· IFAP interpreters work closely with a team of law students, a supervising attorney and a UVisa applicant. The interpreter provides interpretation services during a series of client meetings and phone calls, in addition to translating documents. Volunteer interpreters attend several trainings in order to better perform their duties and benefit from the support and oversight of experienced interpreters.
· IFAP interpreters also help to strengthen the interpreter program by designing training materials for the following year, translating commonly used forms and expanding a translation bank of words that are used commonly during client meetings.
Support and Training
IFAP interpreters receive oversight and guidance from interpreter liaisons. The role of interpreter liaison is to make sure that interpreters have the best experience possible with the groups that they are translating for by advocating their behalf, establish guidelines for IFAP groups to follow when working with interpreters and help interpreters find solutions to scheduling issues. The interpreter liaisons hold bi-monthly check in meetings with interpreters, provide them with language banks, train them on the translation of commonly used documents and address any questions interpreters might have.
Interpreters also receive trainings in basic interpretation and translation skill sets, domestic violence awareness, cultural competencies and country specific knowledge.
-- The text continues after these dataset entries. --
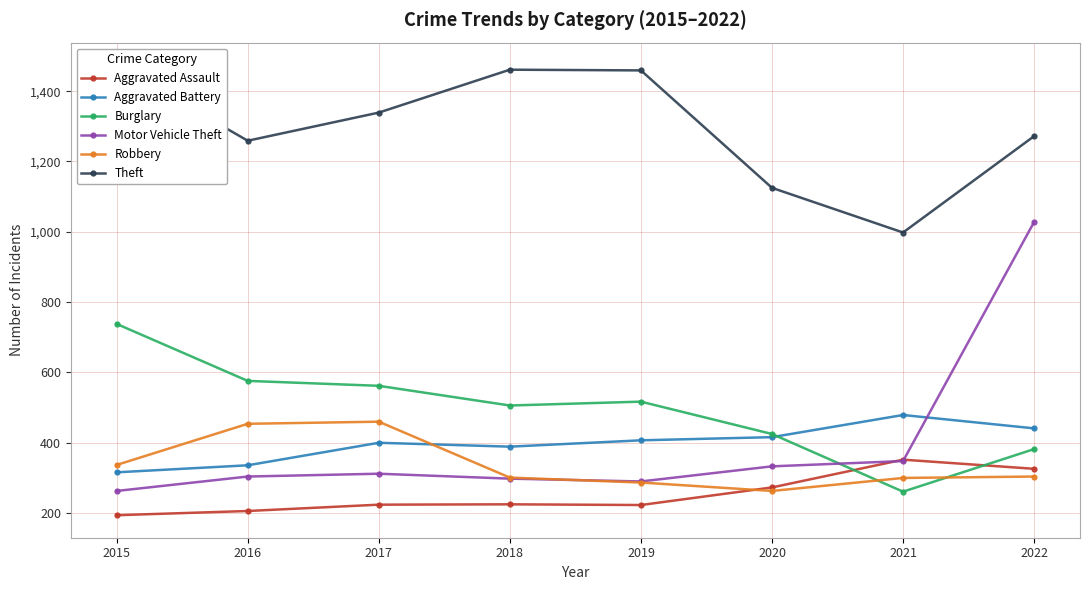

Rank the series by their maximum value, from lowest to highest.

Aggravated Assault, Robbery, Aggravated Battery, Burglary, Motor Vehicle Theft, Theft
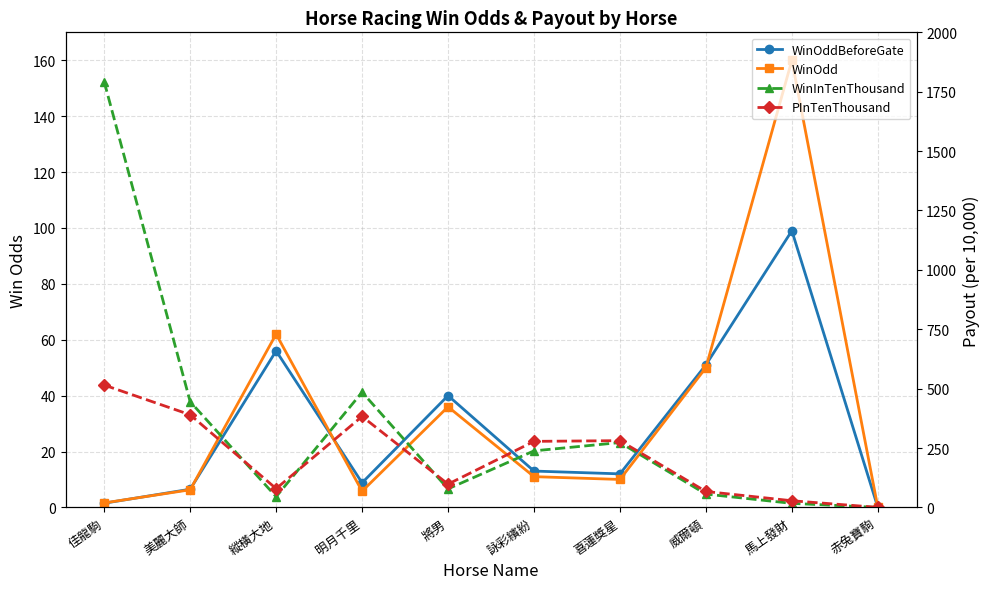

Rank the categories by WinOddBeforeGate value from lowest to highest.

赤兔寶駒, 佳龍駒, 美麗大師, 明月千里, 喜蓮獎星, 詠彩繽紛, 將男, 威爾頓, 縱橫大地, 馬上發財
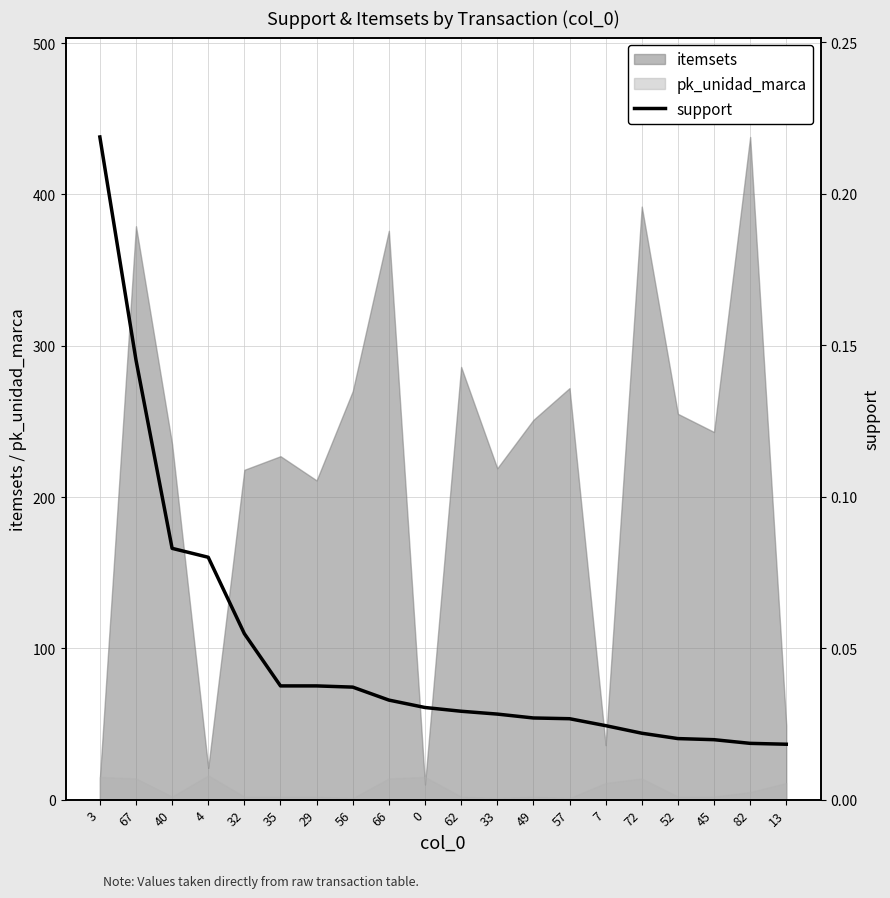

Does the chart have visible grid lines?

Yes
Trainings are conducted by experienced interpreters and immigrant advocates who work with local Hispanic communities.
Students earning credit through the Carlson center commit to 60 hours of service with the IFAP interpreter program including 15 hours of training. All of the trainings will be scheduled based on the convenience of the IFAP interpreters. Interpreters are required to attend domestic violence awareness trainings, cultural competency trainings and legal Interpretation trainings held at the beginning of February. We will also hold twice monthly check-ins, or more if needed.
The dates and times of these trainings and check-ins will be adjusted to meet the scheduling needs of the accepted applicants. Students who decide to enroll in the program as a volunteer and not receive credit will still be required to attend all trainings and their time commitment will be established with the interpreter co-liaisons. A UVisa case usually takes five months to complete and IFAP interpreters should be prepared to commit to the program until the middle of June of 2015.
A successful applicant will have the following.
- 300 level course work in the Spanish Language
- Capacity to hold a telephone conversation in Spanish.
- Effective use of conditional and subjunctive tenses. Effective use of future and past tenses.
- Ability to comfortably hold a conversation in Spanish that spans a variety of topics.